FDA grants emergency use authorization to the Zero Contact COVID-19 test kit as a saliva-based diagnostic for at home use to detect COVID-19.- Vitagene

Vitagene has announced the availability of 50,000 FDA authorized at home Zero-Contact or Saliva-based COVID-19 test kits for use during the current public emergency to detect COVID-19. Vitagene is using the 1Health.io platform to facilitate compliance with FDA requirements for assessment of symptoms, telehealth and electronic tracking of the test kit. With the Zero Contact COVID-19 test, patients will get a kit at home eliminating the need to drive or be at risk going to a clinical setting. The device with US FDA EUA approval is the Rutgers Clinical Genomics Laboratory TaqPath SARS-CoV-2 Assay.
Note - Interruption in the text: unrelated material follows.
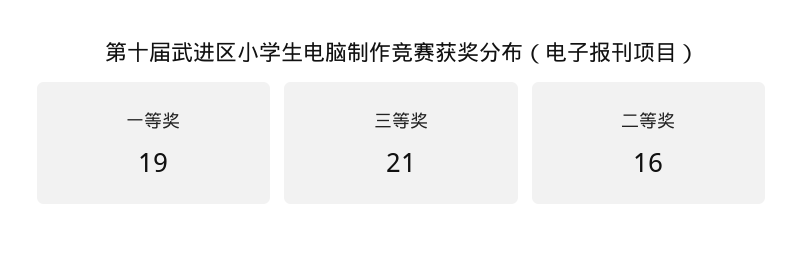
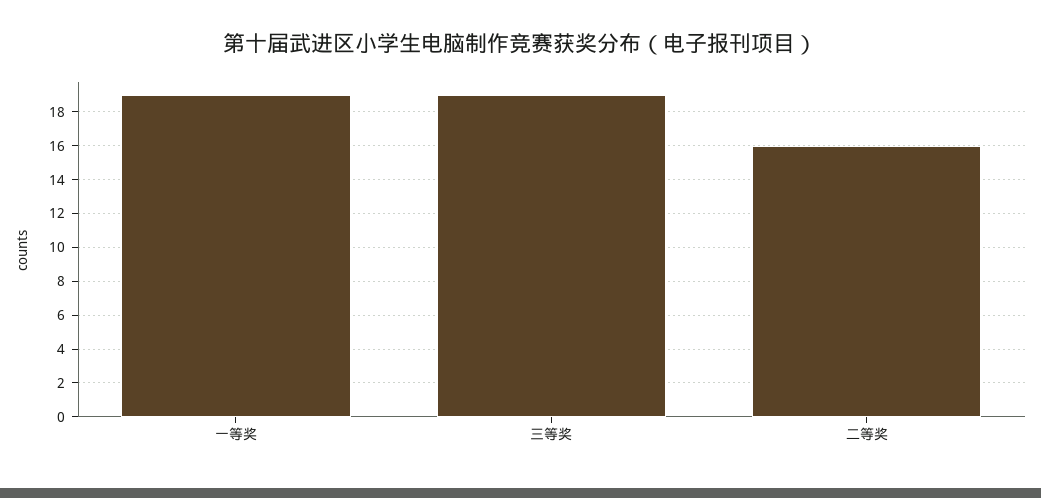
三等奖: 21 -> 19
Approval is based on a qualitative test for the detection of nucleic acid from SARS-CoV-2 in in oropharyngeal swab, nasopharyngeal swab, anterior nasal swab, mid-turbinate nasal swab, and bronchoalveolar lavage fluid from individuals suspected of COVID-19 by their healthcare provider. Salvia specimens may also be collected for use with the system using the Spectrum Solutions LLC SDNA-1000 Saliva Collection Device to self-collect salvia specimens at home or in a healthcare setting by individuals when determined to be appropriate by a healthcare provider.